Zuckeraustauschstoffe wie Xylit, Erythrit oder Sorbit zählen zu den Zuckeralkoholen und sind wegen ihrer zahnfreundlichen Eigenschaft zum Beispiel in Zahnpflegekaugummis oder zuckerfreien Bonbons enthalten. Sie lassen den Blutzuckerspiegel nicht ansteigen und haben weniger Kalorien als Haushaltszucker, Erythrit ist sogar kalorienfrei. Allerdings können Zuckeralkohole, außer Erythrit in größeren Mengen Bauchkrämpfe und Durchfall auslösen. Produkte, die über zehn Prozent Zuckeralkohole enthalten, müssen daher den Hinweis tragen: „Kann bei übermäßigem Verzehr abführend wirken.“ Xylit und Erythrit werden auch als Zuckeralternativen in Form von „Streusüße“ in zuckerähnlicher Konsistenz angeboten. Sie können statt Zucker auch zum Backen verwendet werden.

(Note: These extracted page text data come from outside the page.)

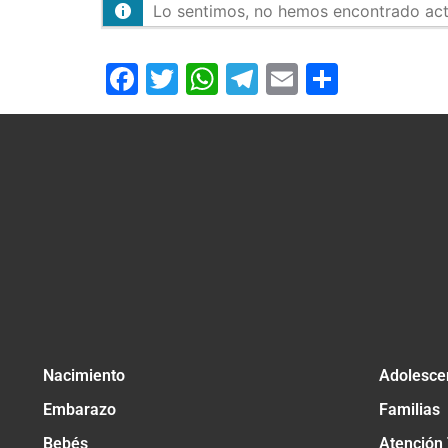
Lo sentimos, no hemos encontrado activ
Facebook
Twitter
WhatsApp
Telegram
Email
Compar
Nacimiento
Adolesce
Embarazo
Familias
Bebés
Atención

Agavendicksaft, Honig und Ahornsirup

Natürliche Alternativen wie Honig oder die bei Veganern immer beliebteren Alternativen Agavendicksaft und Ahornsirup haben mehr Vitamine und Nährstoffe als gewöhnlicher Haushaltszucker. Wirklich gesünder sind sie trotzdem nicht, denn sie sind zwar mit durchschnittlich 300 Kalorien pro 100g etwas kalorienärmer als Haushaltszucker. Allerdings haben sie auch eine geringere Süßkraft als Zucker und erhöhen ebenso den Blutzuckerspiegel. Daher sollten sie ebenfalls nur in geringen Mengen verzehrt werden.

 

 „Fruchtzucker wird direkt in der Leber abgebaut. Dort entstehen aus der Fructose Vorstufen von Molekülen, die der Speicherung von Fett dienen.“

  Prof. Timm Westhoff, Klinikdirektor der medizinischen Klinik I im Marien Hospital Herne – Universitätsklinikum der Ruhr Universität Bochum

Fruchtzucker

Fruchtzucker (Fructose) steckt natürlicher Weise zusammen mit Traubenzucker (Glucose) in Obst und Gemüse. Fruchtzucker ist aber auch für die Lebensmittelindustrie durch seine Süßkraft und seinen günstigen Preis sehr beliebt. Er wird besonders für die Herstellung von Getränken, Süßwaren, Gebäck und Fertigprodukten verwendet. „Fruchtzucker wird direkt in der Leber abgebaut. Dort entstehen aus der Fructose Vorstufen von Molekülen, die der Speicherung von Fett dienen“, erklärt Prof. Timm Westhoff, Klinikdirektor der medizinischen Klinik I im Marien Hospital Herne – Universitätsklinikum der Ruhr Universität Bochum. Dieser vermeintliche Vorteil kann aber zugleich ein Nachteil sein: Fructose stimuliert in größeren Mengen die Fettspeicherung und kann somit zu Übergewicht führen, das wiederum Krankheiten, wie Diabetes oder Fettstoffwechselstörungen begünstigt.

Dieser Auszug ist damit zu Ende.